La distribution suscite une frustration de taille. Malgré un effort en ce sens, la prononciation française pose, en effet, quelques problèmes de compréhension. Il faut espérer que l’Opéra de Lille, qui participe à cette production étonnante, réunira des chanteurs francophones – et il en existe de formidables – lorsque son tour viendra de représenter ce spectacle. Elena Tsallagova, qui interprète Leïla pour la première fois, montre de nouveau sa capacité à chanter tous ses rôles avec talent. Son implication totale compense un timbre peu moelleux, le phrasé et la couleur de la voix demeurant bien ceux d’une colorature apte à évoluer dans des emplois plus lyriques.


Autre prise de rôle : Charles Workman en Nadir. Ce ténor américain au timbre délicat épouse la nature élégiaque de son personnage, comme l’atteste, mais pas seulement, son air très attendu, « Je crois entendre encore», proprement phrasé. Plus crédible physiquement, Stefano Antonucci se démarque en Zurga, moins par sa voix, qui toutefois possède toutefois suffisamment de puissance et de souplesse, que par la justesse de l’expression.

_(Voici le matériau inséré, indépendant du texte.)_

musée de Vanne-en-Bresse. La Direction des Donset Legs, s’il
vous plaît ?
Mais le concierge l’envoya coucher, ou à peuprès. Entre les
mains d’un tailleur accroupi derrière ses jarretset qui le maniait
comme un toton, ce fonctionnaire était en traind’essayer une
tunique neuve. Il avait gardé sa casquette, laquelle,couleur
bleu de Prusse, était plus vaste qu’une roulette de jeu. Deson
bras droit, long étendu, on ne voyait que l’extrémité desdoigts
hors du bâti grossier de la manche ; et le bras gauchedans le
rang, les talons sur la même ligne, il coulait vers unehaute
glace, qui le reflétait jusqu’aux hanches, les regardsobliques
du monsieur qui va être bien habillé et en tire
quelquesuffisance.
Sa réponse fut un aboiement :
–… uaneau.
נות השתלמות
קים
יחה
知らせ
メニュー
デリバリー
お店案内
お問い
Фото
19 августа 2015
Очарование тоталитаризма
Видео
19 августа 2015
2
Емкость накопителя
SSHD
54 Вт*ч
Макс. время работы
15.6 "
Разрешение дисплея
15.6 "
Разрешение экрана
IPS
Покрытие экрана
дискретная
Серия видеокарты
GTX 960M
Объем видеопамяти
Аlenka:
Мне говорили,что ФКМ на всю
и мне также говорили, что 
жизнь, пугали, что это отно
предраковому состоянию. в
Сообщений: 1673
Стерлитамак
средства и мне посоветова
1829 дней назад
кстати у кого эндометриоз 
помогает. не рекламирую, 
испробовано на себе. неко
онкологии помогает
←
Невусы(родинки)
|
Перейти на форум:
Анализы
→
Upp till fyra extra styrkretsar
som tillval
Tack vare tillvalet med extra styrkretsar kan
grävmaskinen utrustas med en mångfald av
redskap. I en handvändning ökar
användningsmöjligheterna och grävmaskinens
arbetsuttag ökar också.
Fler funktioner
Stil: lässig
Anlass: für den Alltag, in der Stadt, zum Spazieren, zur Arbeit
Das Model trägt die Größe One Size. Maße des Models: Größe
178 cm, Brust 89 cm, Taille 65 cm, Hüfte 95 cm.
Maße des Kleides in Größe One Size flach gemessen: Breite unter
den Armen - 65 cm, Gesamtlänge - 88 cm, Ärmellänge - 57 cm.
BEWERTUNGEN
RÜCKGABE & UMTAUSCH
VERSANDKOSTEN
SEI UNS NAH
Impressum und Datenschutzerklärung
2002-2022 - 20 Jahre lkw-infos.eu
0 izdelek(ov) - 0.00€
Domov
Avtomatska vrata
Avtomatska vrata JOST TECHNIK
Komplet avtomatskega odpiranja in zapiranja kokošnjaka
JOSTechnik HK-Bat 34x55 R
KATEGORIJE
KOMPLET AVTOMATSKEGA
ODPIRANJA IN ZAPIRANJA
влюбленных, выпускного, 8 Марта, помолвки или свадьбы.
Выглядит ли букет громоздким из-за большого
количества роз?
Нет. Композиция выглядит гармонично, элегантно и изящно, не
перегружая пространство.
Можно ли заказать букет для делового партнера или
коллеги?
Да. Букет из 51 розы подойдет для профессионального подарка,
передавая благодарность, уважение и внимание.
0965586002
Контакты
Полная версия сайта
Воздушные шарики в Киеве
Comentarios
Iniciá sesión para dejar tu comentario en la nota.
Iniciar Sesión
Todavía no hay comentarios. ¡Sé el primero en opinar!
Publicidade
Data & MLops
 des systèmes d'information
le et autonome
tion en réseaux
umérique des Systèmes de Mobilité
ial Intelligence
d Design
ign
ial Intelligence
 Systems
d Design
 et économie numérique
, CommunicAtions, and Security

Attribuer Nadir et Zurga à des chanteurs de cet âge permet de rendre plus vraisemblable l’adéquation de la voix avec leur apparence, artificiellement vieillie. Le petit rôle de Nourabad revient à Stanislav Vorobyov : le chanteur, qui prête aussi ses traits au jeune Zurga, s’acquitte correctement de sa tâche. Bianca Zueneli et Jan Deboom, les deux danseurs qui incarnent le double de Leïla et de Nadir, forment un magnifique couple d’amoureux.


L’orchestre se montre, une fois de plus, admirable, sous la direction de David Reiland, soucieux de clarté, d’équilibre et de raffinement. Attentif au style de cette musique, le chef belge rend justice à l’orchestration de Bizet. Quant aux chœurs, ils confirment leur excellence vocale et leur engagement proverbial : il n’y a guère de difficulté à les imaginer en fin de vie.